As schools and childcare centers re-open in North Carolina, what will be the same and what will be different?
We know that young children, particularly those in communities with fewer resources, have been experiencing massive disruption in their usual routines. We also know that parents have been feeling significant stress related to health and financial well-being of their families. The combination of unstable environments and stressed caregivers is likely to increase child social and emotional needs. However, research shows that Black children are treated differently than White children in early childhood classrooms in disciplinary responses to challenging behaviors, particularly preschool suspension and expulsion.
Prior to COVID-19, several groups in North Carolina including the North Carolina Partnership for Children, Educational Equity Institute, and the National Black Child Development Institute focused their attention toward this issue and the staggering numbers. A report from the U.S. Department of Education Office for Civil Rights (2014) stated, “racial disparities in out-of-school suspensions also start early; black children represent 18% of preschool enrollment, but 42% of the preschool children suspended once, and 48% of the preschool children suspended more than once.” More recent data has confirmed this trend in North Carolina: 47% of preschool children suspended once and 56% of preschool children suspended more than once in 2015-2016 were Black.
There are many reasons why Black children are targets of harsher discipline. Recent research suggests that implicit racial bias plays a key role in these disparities. A study led by Walter Gilliam at Yale’s Edward Zigler Center in Child Development and Social Policy found that early education staff tend to observe Black children more closely, especially when they expect challenging behaviors. Educators unknowingly, and sometimes knowingly, carry stereotypes about Black children that influence who is disciplined and how harshly. These stereotypes are the result of false narratives about Black children and families that we have absorbed as part of our socialization within society. Black children are perceived as criminals; threatening and aggressive; older than their actual age and less innocent than their White peers; or girls are perceived as loud and sassy. Unfortunately, very few studies have examined racial disparities in suspensions and expulsions, and the data available in North Carolina is very limited.
Our team at the Jordan Institute recently explored how to improve the quality and availability of data to better track and understand racial differences in North Carolina. Findings from our recent JIF early childhood data report included results from a “data roundtable” on suspensions and expulsions in early childhood. We report: the reducing suspensions and expulsions round table was prepared to frame the issue as one of race equity and identified racial disparities in the treatment of children of color. We wondered: How can early childhood data systems be used to perpetuate or remedy existing disparities?
We suggest two next steps are needed: 1) better data collection, and 2) better training and preparation for the early childhood workforce. Improving data collection in early childhood settings related to COVID-19 and school closures is certainly on the radar of policy makers. We need to know where children are and when they are not in the classroom, which includes suspensions and expulsions.
The NC Division of Child Development and Early Education developed a 2017 Suspension and Expulsion Policy Statement that recommended “Early childhood programs can implement evidence-based practices to prevent challenging behavior including, consultation with the family, and consultation with early childhood mental health specialists, behavioral consultants, and licensed therapists.” Effective tools, interventions, and strategies exist, but they are not being used consistently throughout the state. More resources are needed to support services like the Healthy Social Behaviors Initiative available statewide through the NC Child Care Resource & Referral Council.

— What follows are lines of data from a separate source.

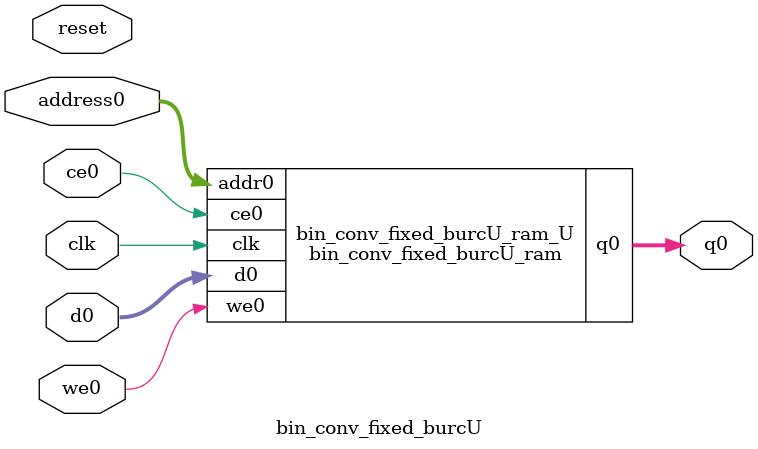
<source format=v>
`timescale 1 ns / 1 ps
module bin_conv_fixed_burcU_ram (addr0, ce0, d0, we0, q0,  clk);

parameter DWIDTH = 12;
parameter AWIDTH = 5;
parameter MEM_SIZE = 32;

input[AWIDTH-1:0] addr0;
input ce0;
input[DWIDTH-1:0] d0;
input we0;
output reg[DWIDTH-1:0] q0;
input clk;

(* ram_style = "distributed" *)reg [DWIDTH-1:0] ram[0:MEM_SIZE-1];




always @(posedge clk)  
begin 
    if (ce0) 
    begin
        if (we0) 
        begin 
            ram[addr0] <= d0; 
        end 
        q0 <= ram[addr0];
    end
end


endmodule

`timescale 1 ns / 1 ps
module bin_conv_fixed_burcU(
    reset,
    clk,
    address0,
    ce0,
    we0,
    d0,
    q0);

parameter DataWidth = 32'd12;
parameter AddressRange = 32'd32;
parameter AddressWidth = 32'd5;
input reset;
input clk;
input[AddressWidth - 1:0] address0;
input ce0;
input we0;
input[DataWidth - 1:0] d0;
output[DataWidth - 1:0] q0;



bin_conv_fixed_burcU_ram bin_conv_fixed_burcU_ram_U(
    .clk( clk ),
    .addr0( address0 ),
    .ce0( ce0 ),
    .we0( we0 ),
    .d0( d0 ),
    .q0( q0 ));

endmodule


</source>
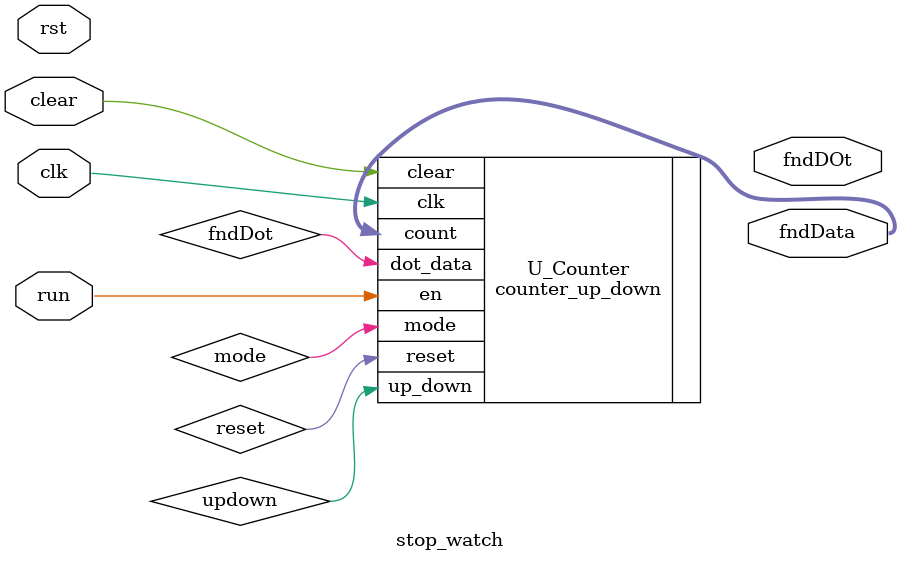
<source format=v>
`timescale 1ns / 1ps
module top_counter_up_down (
    input        clk,
    input        reset,
    input        updown,
    input        mode,
    input        clear,
    input        run,   
    output [13:0] fndData,
    output [3:0] fndDot
);
    counter_up_down U_Counter (
        .clk     (clk),
        .reset   (reset),
        .en      (run),
        .clear   (clear),
        .up_down (updown),
        .mode    (mode),
        .count   (fndData),
        .dot_data(fndDot)
    );
endmodule

module stop_watch(
    input clk,
    input rst,
    input run,
    input clear,
    output [13:0] fndData,
    output [3:0] fndDOt
);
    counter_up_down U_Counter (
        .clk     (clk),
        .reset   (reset),
        .en      (run),
        .clear   (clear),
        .up_down (updown),
        .mode    (mode),
        .count   (fndData),
        .dot_data(fndDot)
    );
endmodule




</source>
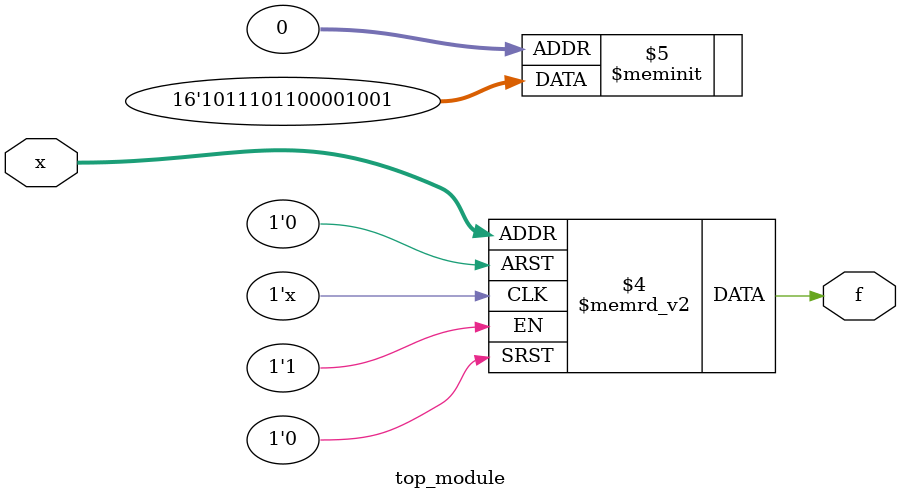
<source format=sv>
module top_module (
    input [4:1] x,
    output logic f
);

always @* begin
    case (x)
        4'b0000, 4'b0011, 4'b1000, 4'b1001, 4'b1011, 4'b1100, 4'b1101, 4'b1111: f = 1;
        default: f = 0;
    endcase
end

endmodule

</source>
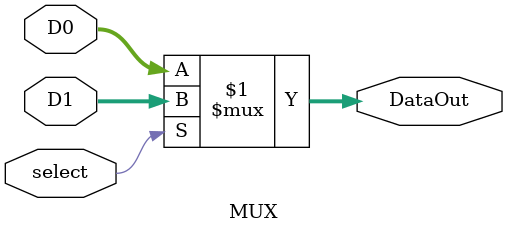
<source format=v>
`timescale 1ns / 1ps

module MUX(
input [15:0]D0,
input [15:0]D1,
output [15:0]DataOut,
input select
    );
    assign DataOut= select? D1:D0; 
    
endmodule

</source>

Last, and perhaps most importantly, early educators and policymakers need opportunities to examine their own assumptions and worldviews about child behavior and discipline practices as part of training and preparation. We must all reflect on our biases so that we can begin to collectively develop better policies and practices that are focused on the root causes of the inequities rather than instituting band aid interventions that do little to address the complex history of racism within the educational system.
Without these two pieces in place for school re-opening, we are likely to perpetuate and even exacerbate the disparities in treatment for Black children in North Carolina. Let’s make sure our systems, administrators, and teachers have the tools they need to begin correcting this injustice.
References:
2013-2014 Civil Rights Data Collection: A First Look (Washington: U.S. Department of Education Office for Civil Rights, December 2016), https://www2.ed.gov/about/offices/list/ocr/docs/2013-14-first-look.pdf
U.S. Department of Education, Office of Civil Rights Data can be found accessed at: https://ocrdata.ed.gov/StateNationalEstimations/Estimations_2015_16
Data notes are available at https://ocrdata.ed.gov/Downloads/Data-Notes-2015-16-CRDC.pdf
Gilliam, W. S., Maupin, A. N., Reyes, C. R., Accavitti, M., & Shic, F. (2016). Do Early Educators’ Implicit Biases Regarding Sex and Race Relate to Behavior Expectations and Recommendations for Preschool Expulsions and Suspensions? New Haven, CT: Yale Child Study Center.